The Indian and the Arrow
Apr 21, 2011 by Phil Simon in Data Integration, Data Management, Data Quality
When asked recently about his new putter a few hours before teeing off on Sunday, professional golfer Matt Kuchar responded, “It’s usually the Indian, not the arrow.”
One could write a book about that statement.
In golf, it’s facile to blame your poor performance (exclusively) on your clubs because they don’t swing themselves. Of course, that doesn’t stop many hacks from doing it, especially after a second ball flies into the woods. Golf companies spend tens of millions of dollars annually convincing 25 handicaps that they can radically transform their games by buying the latest and most expensive clubs. In point of fact, the clubs don’t matter nearly as much as the person doing the swinging.
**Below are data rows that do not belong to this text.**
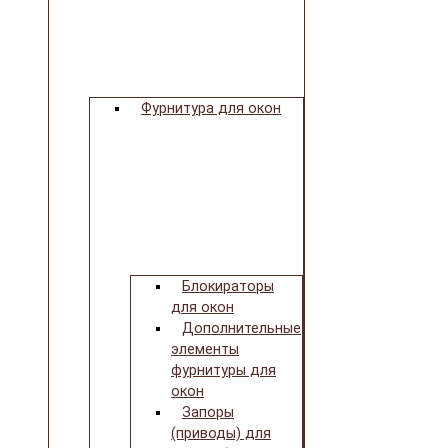
Фурнитура для окон
Блокираторы
для окон
Дополнительные
элементы
фурнитуры для
окон
Запоры
(приводы) для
Give me Phil Mickelson’s top-of-the-line irons and I certainly won’t be breaking 70 anytime soon. I’m just not that good.
The same holds true in the enterprise software space. Sure, it’s entirely unreasonable to expect people to track their sales of their best customers on pen and paper. I have never seen anyone in a large organization manually writing journal entries in an old-school ledger. Five years ago, however, I worked at one organization that wrote manual checks with a corporate checkbook. (Hey, HR and payroll are often the last to get with program, right?)
Simon Says
Buying powerful ERP and CRM systems can certainly yield significant benefits and savings, especially when the organization had been on the right of the technology adoption lifecycle. The same holds true for data quality applications. There’s absolutely no doubt in my mind that many organizations would benefit from buying them. I’m hard-pressed to think of a more underserved area of IT. But buying them is not the same as deploying them effectively and ensuring that employees use them in ways that make sense.
There’s no difference between enterprise software and sporting equipment. Yes, the “best” of each can help, but it all comes back to the Indian and the arrow. How you use either is paramount to what you’re using.